- Directed by: Tristan Séguéla
- Screenplay by: Tristan Séguéla Jim Birmant
- Produced by: Bruno Nahon
- Starring: Michel Blanc Hakim Jemili [fr] Solène Rigot
- Cinematography: Frédéric Noirhomme
- Edited by: Grégoire Sivan
- Release date: 2019;
- Language: French

= A Good Doctor =

A Good Doctor (Docteur ?) is a 2019 French comedy film directed by Tristan Séguéla and starring Michel Blanc and Hakim Jemili.

== Cast ==
- Michel Blanc as Serge Mamou Mani
- Hakim Jemili as Malek
- Solène Rigot as Rose
- Artus as Wilfried
- Franck Gastambide as Grisoni
- Fadily Camara as Sonya Derringer
- Lucia Sanchez as Madame Dos Santos
- Jacques Boudet as Mr. Xanakis
- Ophélia Kolb as Marjolaine Joffrin
- Maxence Tual as Henri Joffrin
- Nicolas Vaude as Charles Schneider
- Natalie Beder as Constance Schneider
- Marie-Christine Adam as Madame Schneider
- Chantal Lauby as Suzy

==Production==
The film was produced by Unité de Production, with France 2 Cinéma serving as co-producer. It was shot in Paris, with principal photography starting in January 2019.

==Reception==
The film won the Grand Prix at the Liège International Comedy Film Festival, and the Prix des Lycéens at the 28th Sarlat Film Festival.
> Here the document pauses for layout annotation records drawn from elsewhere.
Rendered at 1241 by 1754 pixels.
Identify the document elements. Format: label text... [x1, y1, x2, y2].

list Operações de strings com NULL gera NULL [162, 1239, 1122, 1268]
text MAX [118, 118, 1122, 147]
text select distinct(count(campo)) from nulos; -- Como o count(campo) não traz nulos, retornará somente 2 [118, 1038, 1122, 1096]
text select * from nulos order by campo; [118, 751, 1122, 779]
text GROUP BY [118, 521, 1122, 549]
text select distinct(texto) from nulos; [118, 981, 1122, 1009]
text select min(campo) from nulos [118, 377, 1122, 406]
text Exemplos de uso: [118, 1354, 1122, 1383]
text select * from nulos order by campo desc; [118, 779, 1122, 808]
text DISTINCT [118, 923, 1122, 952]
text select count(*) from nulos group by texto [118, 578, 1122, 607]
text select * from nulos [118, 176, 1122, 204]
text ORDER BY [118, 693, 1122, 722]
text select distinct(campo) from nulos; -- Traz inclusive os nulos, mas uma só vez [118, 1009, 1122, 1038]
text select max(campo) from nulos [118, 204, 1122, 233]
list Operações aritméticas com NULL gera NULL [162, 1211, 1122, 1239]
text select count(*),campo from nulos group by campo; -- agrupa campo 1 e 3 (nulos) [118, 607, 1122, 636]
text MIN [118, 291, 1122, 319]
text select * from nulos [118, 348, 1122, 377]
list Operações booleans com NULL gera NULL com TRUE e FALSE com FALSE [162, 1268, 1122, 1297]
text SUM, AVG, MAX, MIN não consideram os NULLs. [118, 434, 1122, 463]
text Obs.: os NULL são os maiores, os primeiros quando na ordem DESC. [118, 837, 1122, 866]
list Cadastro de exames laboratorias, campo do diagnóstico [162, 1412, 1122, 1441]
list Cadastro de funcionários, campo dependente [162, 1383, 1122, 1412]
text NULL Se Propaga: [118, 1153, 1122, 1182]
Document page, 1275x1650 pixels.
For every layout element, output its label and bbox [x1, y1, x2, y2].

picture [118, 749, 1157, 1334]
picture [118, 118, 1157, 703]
Stuff described the film as "an enjoyable, well-assembled and genuinely emotional French romp". RNZ also praised it, calling it "laugh out loud funny all the way" and "tight and mathematically contrived as most American examples are approximate, and dependent on inspired ad-libs".

Le Quotidien described it as "pure, joyful entertainment that makes you laugh and gives you a little food for thought". L'Express called it "a pure buddy movie" characterized by "fast-paced rhythm" and "a highly entertaining whirlwind of comedy".

==Remake==
In 2021, the film had an Italian remake, Una notte da dottore, directed by Guido Chiesa and starring Diego Abatantuono and Frank Matano.